People are often reduced in value in the eyes of others for various reasons.  We call it discrimination, but it really is a diminution of the very value of the human as a human.  It relegates him to an inferior position in some way.  Dr. King borrowed the phrase from an old spiritual used by slaves at the time of the Civil War.  Slavery deprived the person of his dignity as a human being.

In Paul’s day that problem existed in the attitude of the Jews toward the Gentiles.  They considered them as dirty, corrupted, and unworthy of their association.  Jews would not enter the house of a Gentile lest they were rendered unclean.  They viewed the Samaritans in the same way, as mongrels who really weren’t Jews, but because they claimed God as their God, they were treated shamelessly.  Jesus showed them respect and upheld their dignity.

James addressed the discrimination against the poor on the part of Christians.  His point is to insist that such refusal to recognize the dignity of a person is unworthy of a Christian.  Women were not recognized with dignity in the ancient world and were often no better than slaves.  Discrimination against women continues into the modern age.  Paul insists that “There is neither Jew nor Greek, slave nor free, male nor female, for you are all one in Christ Jesus” (Gal. 3:28).
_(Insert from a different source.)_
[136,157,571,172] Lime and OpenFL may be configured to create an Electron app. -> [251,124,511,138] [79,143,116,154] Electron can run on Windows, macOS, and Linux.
Just as African-Americans had the right to insist, as they did in their pulpits, that in Christ we have the same dignity that white people do, just as women have the right to insist that they be treated with equality, so every minority group has that right in Christ.  Paul’s point is that all circumstances that result in worldly differences among people do not count in Christ, for we are all one in Christ.  Christ has set us free from indignities imposed on us, whether social, gender, economic, ethnic, racial or whatever, because Christ, in setting us free from sin, has elevated our position to the highest in terms of honor and dignity, even raising us to sit with him in heavenly realms!  No greater dignity could be afforded to a human being!